Griffo's typefaces have been very influential. His Romans show a degree of abstraction from calligraphy not present in the work of the earlier master Nicolas Jenson, while his italic and Greek types are notably cursive. Philip B. Meggs wrote in A History of Graphic Design, "Griffo researched pre-Caroline scripts to produce a roman type that was less artistic but more authentic than Jenson's designs". The italic type was designed to look like handwriting of the humanist scholars. This more personal form of type became widely popular in Europe.

Typefaces based on his work include Monotype Poliphilus roman, Bembo Book roman, Bembo Titling, Morris Fuller Benton's Cloister Old Style italic, Jack Yan's JY Aetna roman, Bitstream Aldine 401 roman, and Franko Luin's Griffo Classico roman and italic; more distant descendants include the romans of Claude Garamond, Giovanni Mardersteig's Dante, Robert Slimbach's Minion and Matthew Carter's Yale Typeface.

==Publications==
The publications of Francesco Griffo's at Bologna as cited by Francesco Griffo da Bologna: Fragments & glimpses: a compendium of information & opinions about his life and work.
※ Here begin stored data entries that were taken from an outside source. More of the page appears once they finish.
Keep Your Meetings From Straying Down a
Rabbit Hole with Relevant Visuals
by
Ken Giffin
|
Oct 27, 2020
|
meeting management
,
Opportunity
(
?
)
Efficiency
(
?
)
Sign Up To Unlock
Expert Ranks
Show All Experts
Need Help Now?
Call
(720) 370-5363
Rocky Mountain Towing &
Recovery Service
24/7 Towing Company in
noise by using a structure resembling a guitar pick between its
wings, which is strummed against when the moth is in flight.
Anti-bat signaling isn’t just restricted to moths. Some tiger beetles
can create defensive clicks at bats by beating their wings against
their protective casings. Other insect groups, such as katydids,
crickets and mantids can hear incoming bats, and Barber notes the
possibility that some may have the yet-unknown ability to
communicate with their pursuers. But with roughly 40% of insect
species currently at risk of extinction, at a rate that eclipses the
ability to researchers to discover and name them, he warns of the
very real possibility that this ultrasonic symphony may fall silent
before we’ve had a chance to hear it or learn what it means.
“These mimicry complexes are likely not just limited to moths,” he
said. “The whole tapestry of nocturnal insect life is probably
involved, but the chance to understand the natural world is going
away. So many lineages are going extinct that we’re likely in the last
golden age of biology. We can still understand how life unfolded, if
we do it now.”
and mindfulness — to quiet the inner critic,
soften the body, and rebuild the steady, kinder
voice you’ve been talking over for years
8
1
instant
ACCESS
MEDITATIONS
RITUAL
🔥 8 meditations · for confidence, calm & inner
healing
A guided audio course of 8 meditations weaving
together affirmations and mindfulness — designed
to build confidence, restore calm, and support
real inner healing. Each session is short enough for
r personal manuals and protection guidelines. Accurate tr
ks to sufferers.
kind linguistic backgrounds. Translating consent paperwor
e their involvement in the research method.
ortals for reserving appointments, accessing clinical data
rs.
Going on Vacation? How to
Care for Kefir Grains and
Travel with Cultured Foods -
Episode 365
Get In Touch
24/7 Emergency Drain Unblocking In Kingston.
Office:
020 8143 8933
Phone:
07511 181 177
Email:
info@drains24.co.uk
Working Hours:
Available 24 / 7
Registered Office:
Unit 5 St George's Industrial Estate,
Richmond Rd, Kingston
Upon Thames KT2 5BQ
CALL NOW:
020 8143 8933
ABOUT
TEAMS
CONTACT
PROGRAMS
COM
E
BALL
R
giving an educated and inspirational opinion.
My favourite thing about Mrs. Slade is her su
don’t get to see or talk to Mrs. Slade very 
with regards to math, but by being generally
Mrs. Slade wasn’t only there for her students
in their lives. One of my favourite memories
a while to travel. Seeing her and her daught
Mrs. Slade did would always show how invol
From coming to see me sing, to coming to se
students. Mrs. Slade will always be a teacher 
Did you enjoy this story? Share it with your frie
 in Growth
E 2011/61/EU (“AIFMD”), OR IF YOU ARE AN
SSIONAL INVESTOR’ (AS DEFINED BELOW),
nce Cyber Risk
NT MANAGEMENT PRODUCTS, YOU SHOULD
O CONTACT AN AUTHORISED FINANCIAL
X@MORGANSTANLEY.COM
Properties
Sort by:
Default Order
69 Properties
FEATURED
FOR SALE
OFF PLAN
- Canzoniere et triomphi di messer Francesco Petrarcha, 20 September 1516.
- Archadia del Sannazaro, 3 October 1516.
- Gli Asolani di Messer Pietro Bembo, 30 October 1516.
- Labirinto d amore de Messer Giovanni Bocaccio nomato il Corbaccio, 9 December 1516.
- M. Tull. Ciceronis Epistolae familiares accuratius recognitae, 20 December 1516.
- Volerii Maximi dictorum et factorum memorabilium libri nouem, 24 January 1517.